Messages : Un seul échange, avec... Oh, intéressant ! Ce même numéro inconnu. Jane lut, entre les lignes de codes des messages.

Ils disaient ceci :

« Moi : James. C'est Brown. J'espère que tu es vivant. J'imagine que ta profession de criminel ne t'a pas permis d'être intégré à l'élite. Je ne sais pas si les lignes téléphoniques remarchent. Donne moi de tes nouvelles. »

Wouah. Jane n'en croyait pas ses yeux. Quatre pensées étonnantes vinrent à elle.

Brown n'avait décidément pas de prénom ?

Brown avait un ami, pour qui il s'inquiétait ? Elle avait toujours pensé cela impossible.

Cet ami était un criminel ? C'était presque le moins surprenant. Chassez le naturel, il revient au galop !

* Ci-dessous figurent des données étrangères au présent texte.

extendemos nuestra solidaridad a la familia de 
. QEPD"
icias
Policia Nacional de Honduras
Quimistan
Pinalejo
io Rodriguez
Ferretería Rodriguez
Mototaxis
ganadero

Et puis la dernière : le directeur avait effacé le message... la même minute qu'il l'avait envoyé. Ça permettait encore au destinataire de le lire, mais ça ne pouvait signifier qu'une seule chose : la conversation qu'elle s'apprêtait à voir était un secret qu'il voulait cacher. Quelle excellente déduction, Jane ! Impressionnant.

« Numéro inconnu : Putain, Brown ! Mon pote ! Bien sûr que j'suis vivant ! Ne me traite pas de criminel, eh, tu sais que j'ai changé. Il est advenu quoi de notre bon vieux Mike ? »

D'accord. Donc premièrement, non, Brown n'avait pas de prénom. Deuxièmement, oui, il avait un ami. Qui lui parlait comme s'il était son ami. C'était la chose le plus bizarre qu'elle avait entendue de sa vie. Elle avait presque été moins surprise par l'annonce de l'apocalypse que par cela...

« Moi : Le professeur John fait sans surprise partie de l'élite d'Arizona.

Numéro inconnu : Ça t'offrira un moyen de le surveiller. T'avais peur qu'il craque, à l'époque.

Moi : Wilhem Steel et Eyllée Iven ont été intégrés aussi. Ainsi que le frère de la petite, tu sais, celui que t'as loupé ? »

Merde. Insinuait-il que cet homme avait tenté de tuer Jack ? Son Jack ? Elle s'en voulut de ne pas l'avoir cru.

« Numéro inconnu : Attends, t'es en train de dire que t'as les sujets sous les yeux ? Et Mike aussi ? Il va craquer, putain ! Tu le connais ! Il aime trop ce garçon, ça va remuer l'affaire là !

Numéro inconnu : Eh, mec, j'ai changé. Je veux pas que je ne sais quel flic survivant me choppe pour le meurtre des Iven. C'est du passé, et je te signale que c'est toi qui m'a foutu là-dedans !

Moi : Aucune chance. »

Et l'appel téléphonique qui datait de la minute suivant ce dernier message.

Oh. Oh. Brown avait bel et bien commandité le meurtre des parents de Jack, et de... Jack lui -même. Jane retint un cri d'horreur tandis que les mots de Thomas défilaient dans son esprit, comme un cauchemar sans fin.

La base n'est pas notre amie, elle nous ment, et ces mensonges se referment sur nous comme un piège. Et on aura beau crier à l'aide, personne ne nous entendra.